Test-Driven Development for Infrastructure

How do I do test-driven development (TDD) for infrastructure? It’s impossible!

My answer is usually:

Great question! It’s not perfect but there are some TDD techniques we can adapt for infrastructure. Here’s how.

I finally decided that my rather lengthy response and explanation should go in one place. Here, I’ll cover:

  • What is test-driven development (TDD)?
  • How it can help with software development?
  • How it can help with infrastructure?
  • What’s an example for infrastructure?

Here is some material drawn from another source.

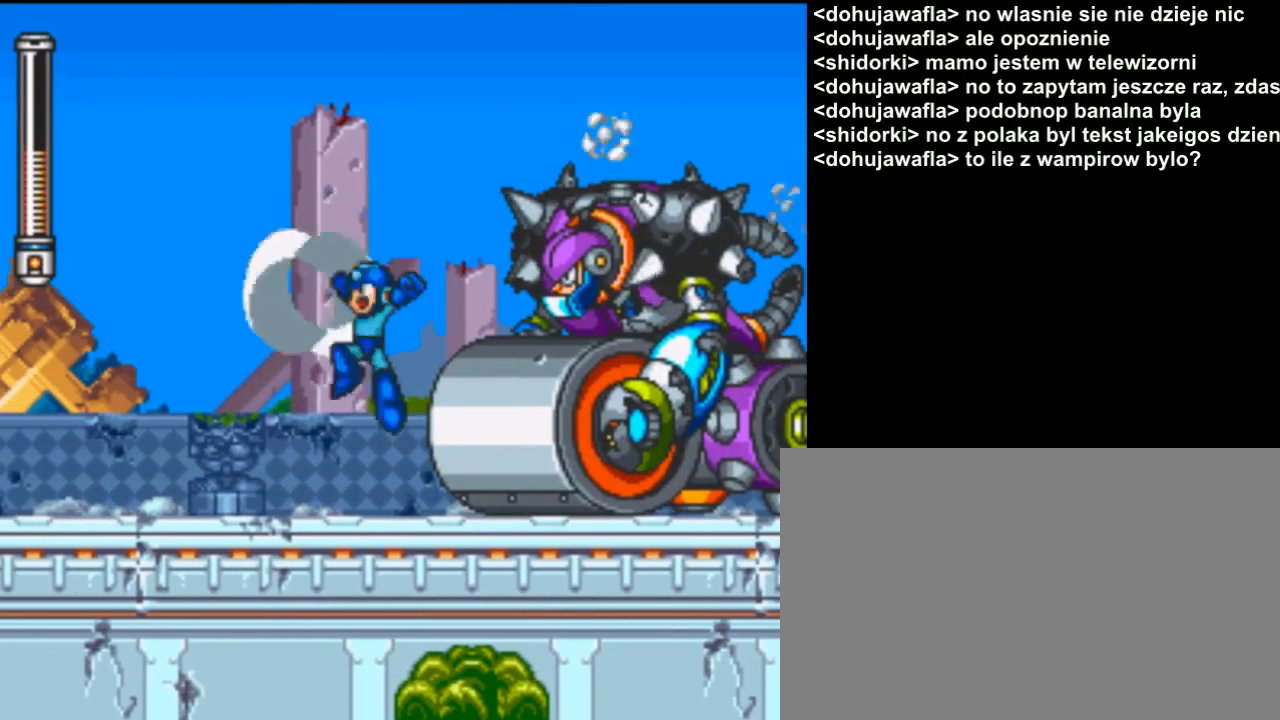
{"dt_ms": 500, "buttons": ["Y"], "events": []}
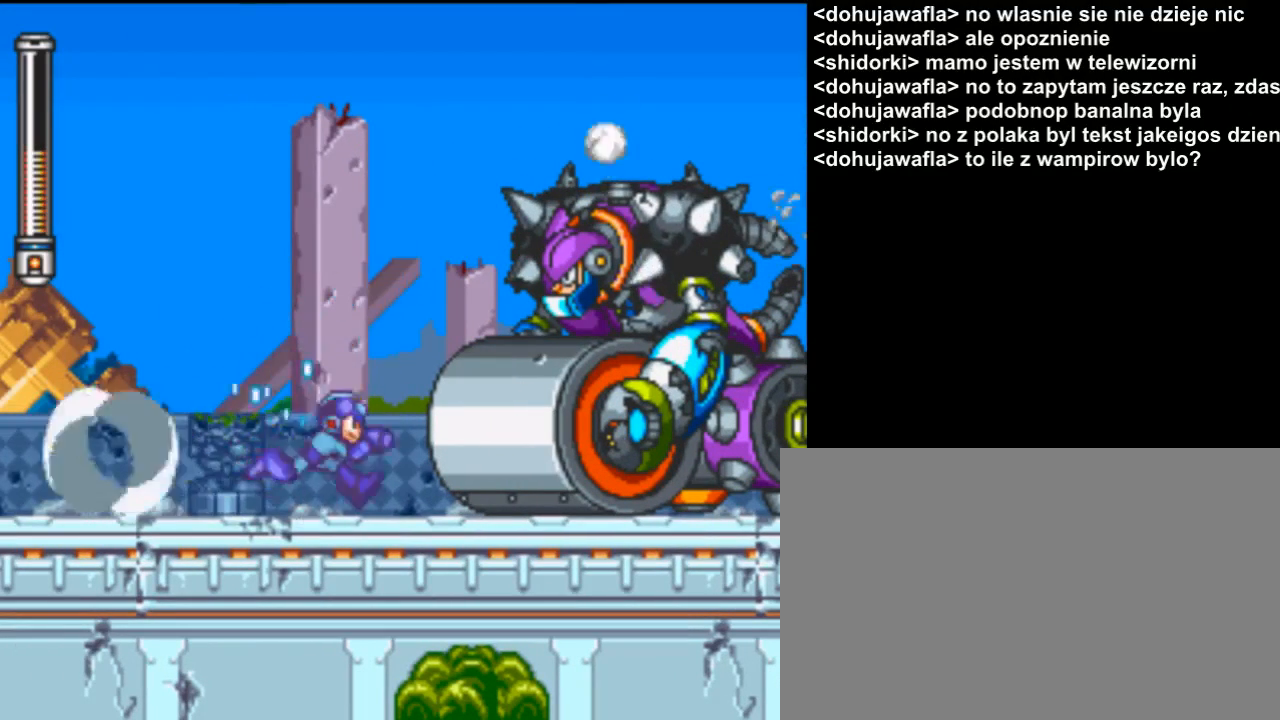
{"dt_ms": 500, "buttons": ["Y"], "events": []}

What is Test-Driven Development (TDD)?

Test-driven development, or TDD, is an approach to software development that involves writing the tests for some functionality first and then implementing the functionality to pass the test. The expectation is that the first test will fail at the start and we build functionality to get it to pass. We continue running the tests and fixing our implementation until the test passes.

  • My calculator should return positive absolute value for two positives.
  • My calculator should return positive absolute value for two negatives.
  • My calculator should return positive absolute value for one negative and one positive.
func TestCalculatorShouldReturn5AsSumOfTwoPositives(t *testing.T) {
assert.Equal(CalculateSum(3, 2), 5)
}
func CalculateSum(x int, y int) int {
return 0
}
func CalculateSum(x int, y int) int {
return x + y
}
func TestCalculatorShouldReturn5AsSumOfTwoNegatives(t *testing.T) {
assert.Equal(CalculateSum(-3, -2), 5)
}
import "math"func CalculateSum(x int, y int) int {
return math.Abs(x + y)
}

How can TDD help with software development?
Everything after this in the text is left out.